MLB players don’t seem confident they’ll play in 2020 after commissioner Rob Manfred’s latest comments.

For as long as the negotiations to start the 2020 baseball season have been going on, both the MLB owners and players maintained confidence it would happen. Even when talks became contentious they didn’t give up hope. They don’t sound like that now.

MLB commissioner Rob Manfred, five days after saying he was “100 percent” confident a season would happen this year, went on ESPN and told host Mike Greenberg there is a real possibility there will be no Major League Baseball in 2020.

“I’m not confident,” he said. “I think there’s real risk, and as long as there’s no dialogue, that real risk is gonna continue.”

The Players Association informed the owners on Friday that they were rejecting the latest offer—which called for players to take an additional 25 percent pay cut in a 72-game season—and wouldn’t be making a counter-offer. Instead, they wanted Manfred to just tell them when to report to camp and what type of season he would unilaterally be implementing.

Manfred has the authority, under the March 26 agreement, to set a schedule if talks aren’t conducted in “good faith.” The definition of that phrase if what’s separating the owners from the players.

Manfred claimed on Monday that the union was planning to immediately file a grievance seeking an additional billion dollars as soon as he announced a schedule. The owners want the players to waive that legal right in order to play. According to multiple players on social media, that won’t be happening.

The mistrust between the owners and players has reached a critical point, especially with the Collective Bargaining Agreement expiring following the 2021 season. Some players believe that Manfred is just stalling with his latest comments, wasting valuable time so he could force a 48-game season on them instead of a schedule in excess of 70 games that they want.

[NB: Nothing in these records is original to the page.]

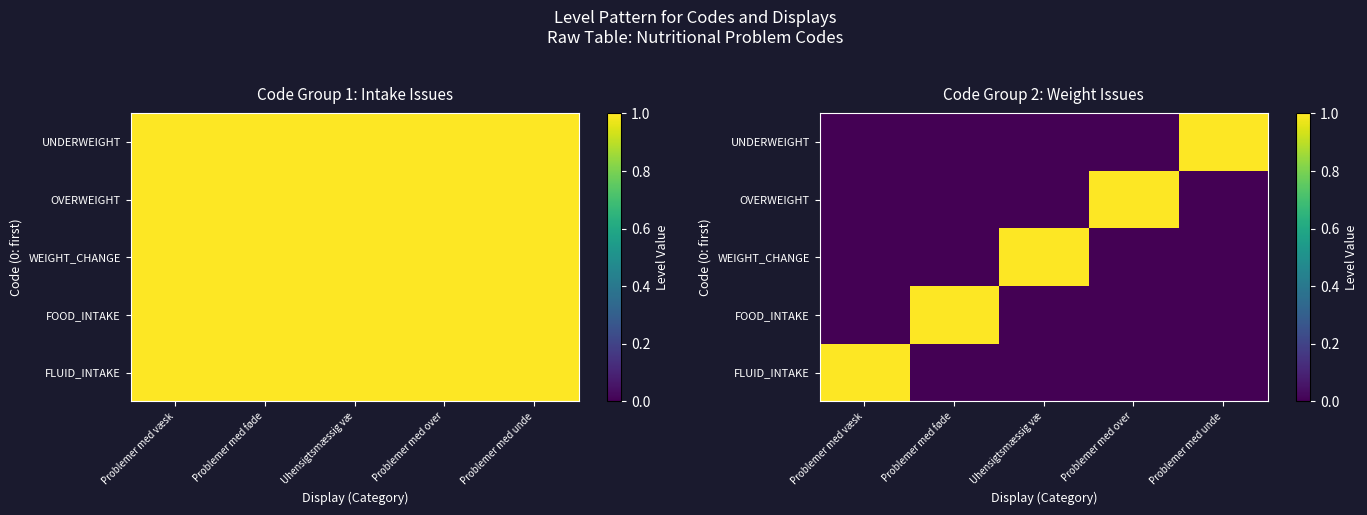

Is it true that OVERWEIGHT equals 0 at Problemer med væsk?

True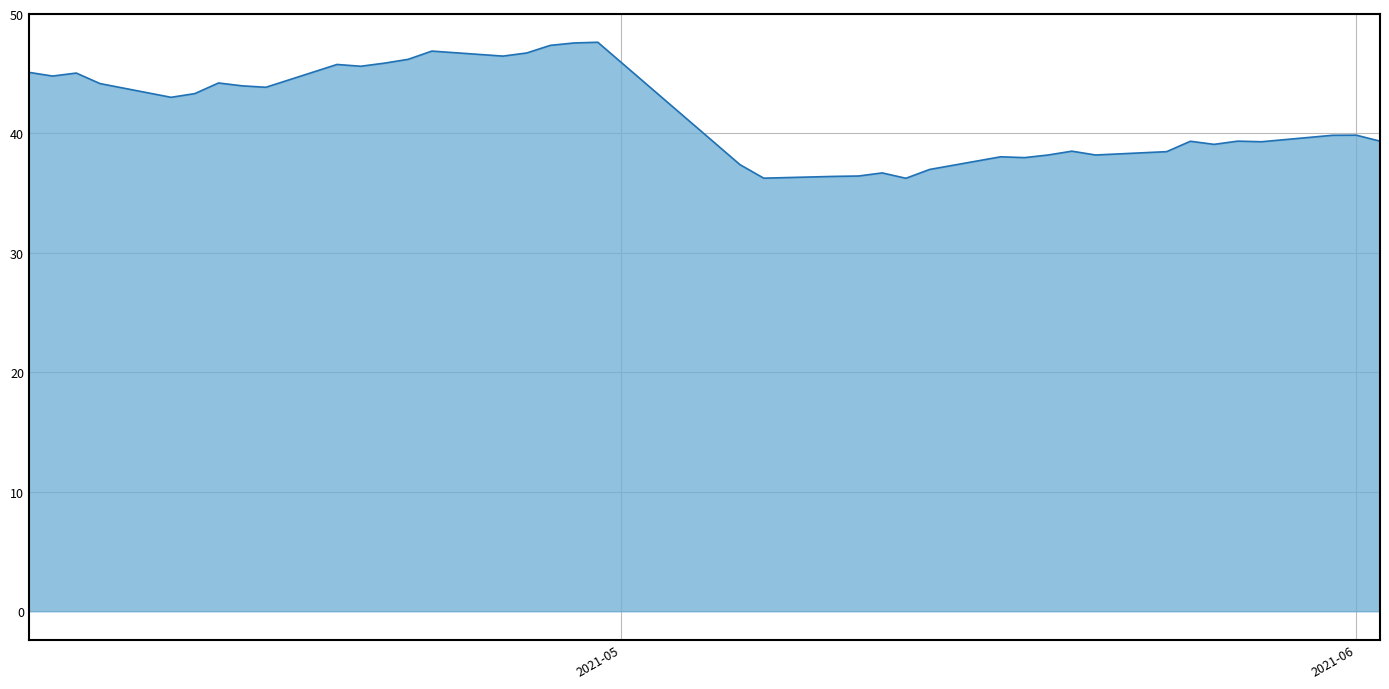

What is the maximum value shown in the chart?

47.6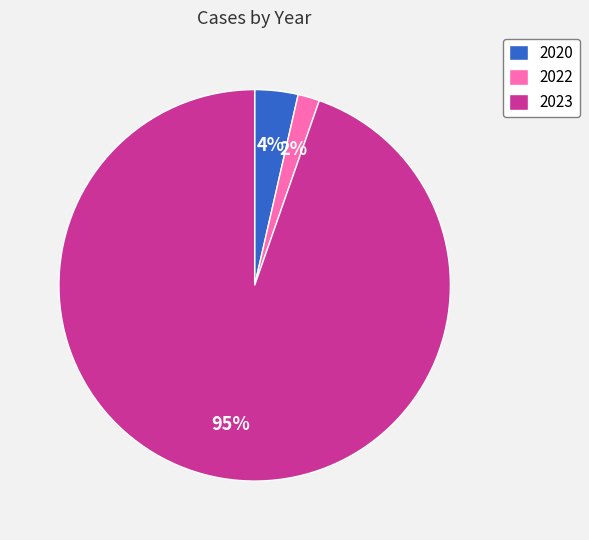

To the nearest percent, what is the difference between the 2020 and 2022 slice percentages?

2%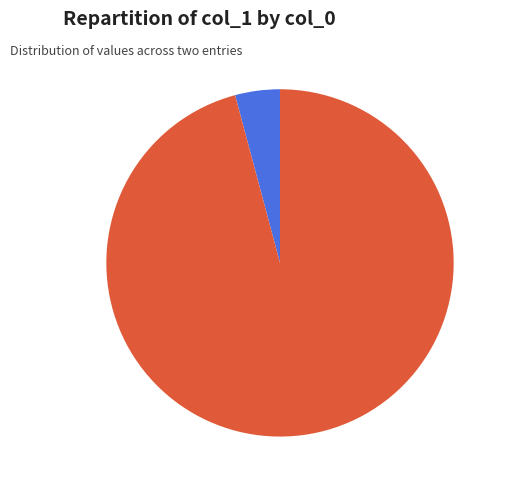

Count the number of slices in the pie.

2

Sitting out the entire 2020 season over money when the country is starving for sports and millions have been laid off during the COVID-19 pandemic would be a calamity for a league seeking to stay relevant in the modern sports landscape. Manfred recognizes this hard reality and the damage that’s already been done with this lengthy and contentious dispute.

“It’s just a disaster for our game, absolutely no question about it,” he said. “It shouldn’t be happening, and it’s important that we find a way to get past it and get the game back on the field for the benefit of our fans.”

There is no easy way forward for the owners and the union from this point. The chances of them coming to an agreement now seem to be shrinking all the time. Baseball took a step backward on Monday, and it might cost the sport an entire season.